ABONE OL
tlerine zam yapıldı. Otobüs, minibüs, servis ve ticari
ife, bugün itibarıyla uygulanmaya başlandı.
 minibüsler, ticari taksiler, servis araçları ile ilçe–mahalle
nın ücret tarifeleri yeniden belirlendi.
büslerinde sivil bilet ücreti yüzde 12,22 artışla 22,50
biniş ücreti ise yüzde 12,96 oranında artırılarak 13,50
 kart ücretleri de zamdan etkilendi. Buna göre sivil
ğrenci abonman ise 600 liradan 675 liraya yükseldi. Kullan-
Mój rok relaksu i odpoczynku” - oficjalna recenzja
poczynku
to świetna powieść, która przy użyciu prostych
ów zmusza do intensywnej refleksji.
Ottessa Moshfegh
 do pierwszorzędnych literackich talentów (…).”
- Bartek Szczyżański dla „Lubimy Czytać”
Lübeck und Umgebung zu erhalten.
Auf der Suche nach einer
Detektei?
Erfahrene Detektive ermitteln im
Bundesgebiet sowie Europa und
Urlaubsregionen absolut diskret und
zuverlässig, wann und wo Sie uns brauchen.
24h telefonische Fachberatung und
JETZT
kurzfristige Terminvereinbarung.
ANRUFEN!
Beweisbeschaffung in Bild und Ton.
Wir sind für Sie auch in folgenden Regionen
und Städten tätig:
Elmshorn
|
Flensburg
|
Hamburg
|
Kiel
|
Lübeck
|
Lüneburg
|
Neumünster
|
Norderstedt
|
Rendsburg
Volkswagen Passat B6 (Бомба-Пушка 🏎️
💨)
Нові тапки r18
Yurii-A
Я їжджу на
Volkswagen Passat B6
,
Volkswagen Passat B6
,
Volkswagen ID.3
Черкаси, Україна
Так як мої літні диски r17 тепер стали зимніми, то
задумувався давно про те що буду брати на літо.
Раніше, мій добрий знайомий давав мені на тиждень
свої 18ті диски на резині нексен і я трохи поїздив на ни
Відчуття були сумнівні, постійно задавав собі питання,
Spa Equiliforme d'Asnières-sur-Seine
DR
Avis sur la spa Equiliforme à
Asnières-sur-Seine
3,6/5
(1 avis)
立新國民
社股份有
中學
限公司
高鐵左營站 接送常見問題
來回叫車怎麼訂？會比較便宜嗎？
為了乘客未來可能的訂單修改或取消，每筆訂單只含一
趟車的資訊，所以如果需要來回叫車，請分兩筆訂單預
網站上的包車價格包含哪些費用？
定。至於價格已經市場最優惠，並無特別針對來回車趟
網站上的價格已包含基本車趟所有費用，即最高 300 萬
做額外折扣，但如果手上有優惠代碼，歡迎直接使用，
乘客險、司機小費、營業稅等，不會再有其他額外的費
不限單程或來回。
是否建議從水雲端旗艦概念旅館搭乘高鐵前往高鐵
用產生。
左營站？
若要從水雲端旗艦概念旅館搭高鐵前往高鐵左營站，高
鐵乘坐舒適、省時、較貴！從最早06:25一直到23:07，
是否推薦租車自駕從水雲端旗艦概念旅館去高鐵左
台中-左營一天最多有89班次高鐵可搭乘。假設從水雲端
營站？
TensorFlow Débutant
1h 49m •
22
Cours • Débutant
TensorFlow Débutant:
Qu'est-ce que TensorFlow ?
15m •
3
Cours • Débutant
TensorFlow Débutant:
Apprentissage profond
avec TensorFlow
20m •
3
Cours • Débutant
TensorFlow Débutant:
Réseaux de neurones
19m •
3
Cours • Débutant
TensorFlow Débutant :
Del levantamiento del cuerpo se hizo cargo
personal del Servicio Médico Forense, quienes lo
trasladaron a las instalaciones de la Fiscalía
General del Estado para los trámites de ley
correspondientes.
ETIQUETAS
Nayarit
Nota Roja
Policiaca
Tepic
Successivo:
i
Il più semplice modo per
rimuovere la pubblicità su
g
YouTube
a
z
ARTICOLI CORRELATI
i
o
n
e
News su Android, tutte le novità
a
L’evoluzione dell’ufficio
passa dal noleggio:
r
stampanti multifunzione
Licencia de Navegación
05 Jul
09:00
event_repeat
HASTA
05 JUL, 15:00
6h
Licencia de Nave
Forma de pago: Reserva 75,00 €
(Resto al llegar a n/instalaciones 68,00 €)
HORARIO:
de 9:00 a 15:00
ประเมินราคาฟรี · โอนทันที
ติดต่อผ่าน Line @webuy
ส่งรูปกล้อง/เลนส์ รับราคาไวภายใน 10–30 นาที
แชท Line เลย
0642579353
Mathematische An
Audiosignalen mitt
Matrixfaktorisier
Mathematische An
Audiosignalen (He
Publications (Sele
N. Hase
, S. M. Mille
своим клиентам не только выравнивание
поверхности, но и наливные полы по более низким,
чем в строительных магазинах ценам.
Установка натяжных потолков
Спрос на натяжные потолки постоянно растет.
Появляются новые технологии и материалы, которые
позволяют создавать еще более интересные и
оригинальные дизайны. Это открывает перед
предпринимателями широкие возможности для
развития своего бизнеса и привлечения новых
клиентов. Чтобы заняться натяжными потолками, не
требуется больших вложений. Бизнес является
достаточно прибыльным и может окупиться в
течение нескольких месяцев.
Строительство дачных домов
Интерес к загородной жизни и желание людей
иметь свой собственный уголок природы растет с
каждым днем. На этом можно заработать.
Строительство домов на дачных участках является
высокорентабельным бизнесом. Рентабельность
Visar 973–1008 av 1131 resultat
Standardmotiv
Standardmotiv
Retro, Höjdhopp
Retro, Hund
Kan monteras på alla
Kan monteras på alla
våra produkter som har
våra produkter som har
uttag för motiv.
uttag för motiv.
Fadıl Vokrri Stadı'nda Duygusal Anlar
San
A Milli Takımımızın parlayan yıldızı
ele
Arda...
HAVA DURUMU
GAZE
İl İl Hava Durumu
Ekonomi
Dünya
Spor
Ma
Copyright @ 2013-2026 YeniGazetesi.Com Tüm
· · · · · · ·
* Your goal: All that is wanted is an exact copy of the lines above from the one with "News su Android, tutte le novità" through the one with "чем в строительных магазинах ценам.", with both ends included.

* Solved exercise:
News su Android, tutte le novità
a
L’evoluzione dell’ufficio
passa dal noleggio:
r
stampanti multifunzione
Licencia de Navegación
05 Jul
09:00
event_repeat
HASTA
05 JUL, 15:00
6h
Licencia de Nave
Forma de pago: Reserva 75,00 €
(Resto al llegar a n/instalaciones 68,00 €)
HORARIO:
de 9:00 a 15:00
ประเมินราคาฟรี · โอนทันที
ติดต่อผ่าน Line @webuy
ส่งรูปกล้อง/เลนส์ รับราคาไวภายใน 10–30 นาที
แชท Line เลย
0642579353
Mathematische An
Audiosignalen mitt
Matrixfaktorisier
Mathematische An
Audiosignalen (He
Publications (Sele
N. Hase
, S. M. Mille
своим клиентам не только выравнивание
поверхности, но и наливные полы по более низким,
чем в строительных магазинах ценам.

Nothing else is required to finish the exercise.